From: Dave Chinner <david@fromorbit.com>
To: John Garry <john.g.garry@oracle.com>
Cc: djwong@kernel.org, hch@lst.de, viro@zeniv.linux.org.uk,
brauner@kernel.org, jack@suse.cz, chandan.babu@oracle.com,
willy@infradead.org, axboe@kernel.dk, martin.petersen@oracle.com,
linux-kernel@vger.kernel.org, linux-fsdevel@vger.kernel.org,
tytso@mit.edu, jbongio@google.com, ojaswin@linux.ibm.com,
ritesh.list@gmail.com, mcgrof@kernel.org, p.raghav@samsung.com,
linux-xfs@vger.kernel.org, catherine.hoang@oracle.com
Subject: Re: [PATCH v3 14/21] iomap: Sub-extent zeroing
Date: Wed, 1 May 2024 11:07:04 +1000 [thread overview]

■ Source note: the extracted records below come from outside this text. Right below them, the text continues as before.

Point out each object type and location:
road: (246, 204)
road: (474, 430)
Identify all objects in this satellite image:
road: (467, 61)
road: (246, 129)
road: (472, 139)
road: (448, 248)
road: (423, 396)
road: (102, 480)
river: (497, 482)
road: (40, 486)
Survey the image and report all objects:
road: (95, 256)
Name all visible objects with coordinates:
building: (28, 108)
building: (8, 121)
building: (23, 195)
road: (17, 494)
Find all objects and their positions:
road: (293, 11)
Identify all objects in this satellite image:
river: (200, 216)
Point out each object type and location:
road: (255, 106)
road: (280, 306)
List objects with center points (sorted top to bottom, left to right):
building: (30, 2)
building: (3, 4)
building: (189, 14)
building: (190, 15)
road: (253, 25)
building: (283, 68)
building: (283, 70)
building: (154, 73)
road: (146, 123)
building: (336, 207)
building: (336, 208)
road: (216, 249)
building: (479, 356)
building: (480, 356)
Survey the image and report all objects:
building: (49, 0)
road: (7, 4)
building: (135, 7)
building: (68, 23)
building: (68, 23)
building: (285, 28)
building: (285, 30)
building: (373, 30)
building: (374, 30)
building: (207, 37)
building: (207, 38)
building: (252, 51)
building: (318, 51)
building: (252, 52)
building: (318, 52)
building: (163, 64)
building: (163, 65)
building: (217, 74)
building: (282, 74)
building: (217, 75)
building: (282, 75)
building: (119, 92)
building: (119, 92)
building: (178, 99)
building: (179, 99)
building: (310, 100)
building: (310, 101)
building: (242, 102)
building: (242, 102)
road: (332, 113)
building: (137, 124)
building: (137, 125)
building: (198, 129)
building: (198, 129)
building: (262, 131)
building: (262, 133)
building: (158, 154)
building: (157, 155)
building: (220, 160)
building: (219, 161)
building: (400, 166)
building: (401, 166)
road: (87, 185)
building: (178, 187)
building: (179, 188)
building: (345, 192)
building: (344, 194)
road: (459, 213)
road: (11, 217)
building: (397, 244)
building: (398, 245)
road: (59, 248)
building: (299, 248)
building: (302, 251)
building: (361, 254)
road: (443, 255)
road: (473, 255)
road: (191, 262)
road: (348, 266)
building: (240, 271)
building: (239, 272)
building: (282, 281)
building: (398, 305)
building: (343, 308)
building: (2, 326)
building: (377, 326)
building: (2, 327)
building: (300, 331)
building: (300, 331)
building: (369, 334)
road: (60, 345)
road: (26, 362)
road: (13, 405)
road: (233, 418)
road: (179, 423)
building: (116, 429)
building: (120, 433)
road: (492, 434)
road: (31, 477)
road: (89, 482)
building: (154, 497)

Message-ID: <ZjGVuBi6XeJYo4Ca@dread.disaster.area> (raw)
In-Reply-To: <20240429174746.2132161-15-john.g.garry@oracle.com>
On Mon, Apr 29, 2024 at 05:47:39PM +0000, John Garry wrote:
> For FS_XFLAG_FORCEALIGN support, we want to treat any sub-extent IO like
> sub-fsblock DIO, in that we will zero the sub-extent when the mapping is
> unwritten.
>
> This will be important for atomic writes support, in that atomically
> writing over a partially written extent would mean that we would need to
> do the unwritten extent conversion write separately, and the write could
> no longer be atomic.
>
> It is the task of the FS to set iomap.extent_size per iter to indicate
> sub-extent zeroing required.
>
> Signed-off-by: John Garry <john.g.garry@oracle.com>
Shouldn't this be done before the XFS feature is enabled in the
series?
> ---
> fs/iomap/direct-io.c | 17 +++++++++++------
> include/linux/iomap.h | 1 +
> 2 files changed, 12 insertions(+), 6 deletions(-)
>
> diff --git a/fs/iomap/direct-io.c b/fs/iomap/direct-io.c
> index f3b43d223a46..a3ed7cfa95bc 100644
> --- a/fs/iomap/direct-io.c
> +++ b/fs/iomap/direct-io.c
> @@ -277,7 +277,7 @@ static loff_t iomap_dio_bio_iter(const struct iomap_iter *iter,
> {
> const struct iomap *iomap = &iter->iomap;
> struct inode *inode = iter->inode;
> - unsigned int fs_block_size = i_blocksize(inode), pad;
> + unsigned int zeroing_size, pad;
> loff_t length = iomap_length(iter);
> loff_t pos = iter->pos;
> blk_opf_t bio_opf;
> @@ -288,6 +288,11 @@ static loff_t iomap_dio_bio_iter(const struct iomap_iter *iter,
> size_t copied = 0;
> size_t orig_count;
>
> + if (iomap->extent_size)
> + zeroing_size = iomap->extent_size;
> + else
> + zeroing_size = i_blocksize(inode);
Oh, the dissonance!
iomap->extent_size isn't an extent size at all.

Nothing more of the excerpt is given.